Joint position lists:

------------------------------------------------

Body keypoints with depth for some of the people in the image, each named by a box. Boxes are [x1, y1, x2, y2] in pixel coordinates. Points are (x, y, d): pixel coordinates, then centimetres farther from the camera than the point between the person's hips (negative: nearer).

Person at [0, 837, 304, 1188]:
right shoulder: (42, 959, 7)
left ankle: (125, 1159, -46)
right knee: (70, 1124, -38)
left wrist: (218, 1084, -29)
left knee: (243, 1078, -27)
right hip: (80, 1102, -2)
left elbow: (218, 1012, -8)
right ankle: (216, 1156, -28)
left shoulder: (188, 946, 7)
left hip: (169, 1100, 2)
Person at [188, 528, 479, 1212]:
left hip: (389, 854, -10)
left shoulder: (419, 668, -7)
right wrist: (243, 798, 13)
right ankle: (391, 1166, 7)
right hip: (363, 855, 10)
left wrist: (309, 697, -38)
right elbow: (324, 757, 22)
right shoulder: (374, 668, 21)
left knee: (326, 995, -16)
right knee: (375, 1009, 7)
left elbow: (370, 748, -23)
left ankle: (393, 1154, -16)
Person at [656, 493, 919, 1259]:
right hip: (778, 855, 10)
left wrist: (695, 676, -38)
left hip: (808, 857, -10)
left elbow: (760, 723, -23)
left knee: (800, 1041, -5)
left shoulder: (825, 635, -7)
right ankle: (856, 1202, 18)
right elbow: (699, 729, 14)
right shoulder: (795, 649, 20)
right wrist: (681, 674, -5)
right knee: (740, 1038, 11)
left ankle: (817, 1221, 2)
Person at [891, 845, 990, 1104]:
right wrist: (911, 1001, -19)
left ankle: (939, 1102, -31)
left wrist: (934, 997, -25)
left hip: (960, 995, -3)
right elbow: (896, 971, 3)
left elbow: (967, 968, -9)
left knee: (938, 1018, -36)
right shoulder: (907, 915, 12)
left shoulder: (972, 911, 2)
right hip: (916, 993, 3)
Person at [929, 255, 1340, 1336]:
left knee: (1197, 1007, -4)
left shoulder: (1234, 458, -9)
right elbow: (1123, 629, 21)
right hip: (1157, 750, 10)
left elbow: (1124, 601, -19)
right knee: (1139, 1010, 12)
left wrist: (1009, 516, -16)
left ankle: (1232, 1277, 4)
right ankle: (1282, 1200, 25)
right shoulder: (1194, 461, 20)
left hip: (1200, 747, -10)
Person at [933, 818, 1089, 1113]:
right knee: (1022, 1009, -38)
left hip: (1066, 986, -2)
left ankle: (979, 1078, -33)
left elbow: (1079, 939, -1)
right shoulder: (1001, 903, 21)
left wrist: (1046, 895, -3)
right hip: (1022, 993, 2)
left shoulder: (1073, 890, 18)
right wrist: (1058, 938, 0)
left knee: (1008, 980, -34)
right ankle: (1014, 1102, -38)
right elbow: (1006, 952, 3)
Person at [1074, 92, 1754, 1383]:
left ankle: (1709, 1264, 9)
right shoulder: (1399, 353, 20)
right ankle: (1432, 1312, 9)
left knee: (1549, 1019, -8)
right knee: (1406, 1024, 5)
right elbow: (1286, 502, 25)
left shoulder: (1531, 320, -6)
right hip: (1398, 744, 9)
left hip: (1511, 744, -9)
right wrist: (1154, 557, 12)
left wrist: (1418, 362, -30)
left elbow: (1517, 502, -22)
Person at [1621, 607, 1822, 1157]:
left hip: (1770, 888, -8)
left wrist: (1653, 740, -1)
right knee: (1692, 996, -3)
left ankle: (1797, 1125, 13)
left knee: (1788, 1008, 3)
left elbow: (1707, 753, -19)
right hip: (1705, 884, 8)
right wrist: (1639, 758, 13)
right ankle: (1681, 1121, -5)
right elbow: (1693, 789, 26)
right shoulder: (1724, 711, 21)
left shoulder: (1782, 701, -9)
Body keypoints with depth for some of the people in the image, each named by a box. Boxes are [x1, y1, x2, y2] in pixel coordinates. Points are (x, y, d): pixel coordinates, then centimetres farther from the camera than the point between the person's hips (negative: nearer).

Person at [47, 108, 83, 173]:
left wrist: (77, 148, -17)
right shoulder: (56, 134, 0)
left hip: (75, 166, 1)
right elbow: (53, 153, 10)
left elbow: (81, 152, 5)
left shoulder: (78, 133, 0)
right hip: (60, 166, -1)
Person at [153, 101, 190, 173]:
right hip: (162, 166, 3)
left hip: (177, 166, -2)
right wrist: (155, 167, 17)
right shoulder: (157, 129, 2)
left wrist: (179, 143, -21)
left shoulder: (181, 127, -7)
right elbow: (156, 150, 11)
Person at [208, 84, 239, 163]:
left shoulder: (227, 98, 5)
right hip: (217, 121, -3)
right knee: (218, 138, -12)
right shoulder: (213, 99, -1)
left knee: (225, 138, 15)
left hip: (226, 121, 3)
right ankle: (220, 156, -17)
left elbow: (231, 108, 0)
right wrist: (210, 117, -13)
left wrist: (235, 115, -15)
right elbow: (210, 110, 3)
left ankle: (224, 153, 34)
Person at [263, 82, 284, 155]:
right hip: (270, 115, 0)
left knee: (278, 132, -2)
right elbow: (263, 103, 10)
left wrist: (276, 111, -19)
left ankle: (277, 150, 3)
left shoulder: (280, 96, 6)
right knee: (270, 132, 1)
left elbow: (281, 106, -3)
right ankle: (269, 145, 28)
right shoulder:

------------------------------------------------

▶ _What the exercise asks_:
Begin at the row line that has "right shoulder: (56, 134, 0)" and stop after the one that has "left hip: (177, 166, -2)". Write those lines out again, substituting "pelvis" for "hip" and leaving everything else the same.

▶ _Response_:
right shoulder: (56, 134, 0)
left pelvis: (75, 166, 1)
right elbow: (53, 153, 10)
left elbow: (81, 152, 5)
left shoulder: (78, 133, 0)
right pelvis: (60, 166, -1)
Person at [153, 101, 190, 173]:
right pelvis: (162, 166, 3)
left pelvis: (177, 166, -2)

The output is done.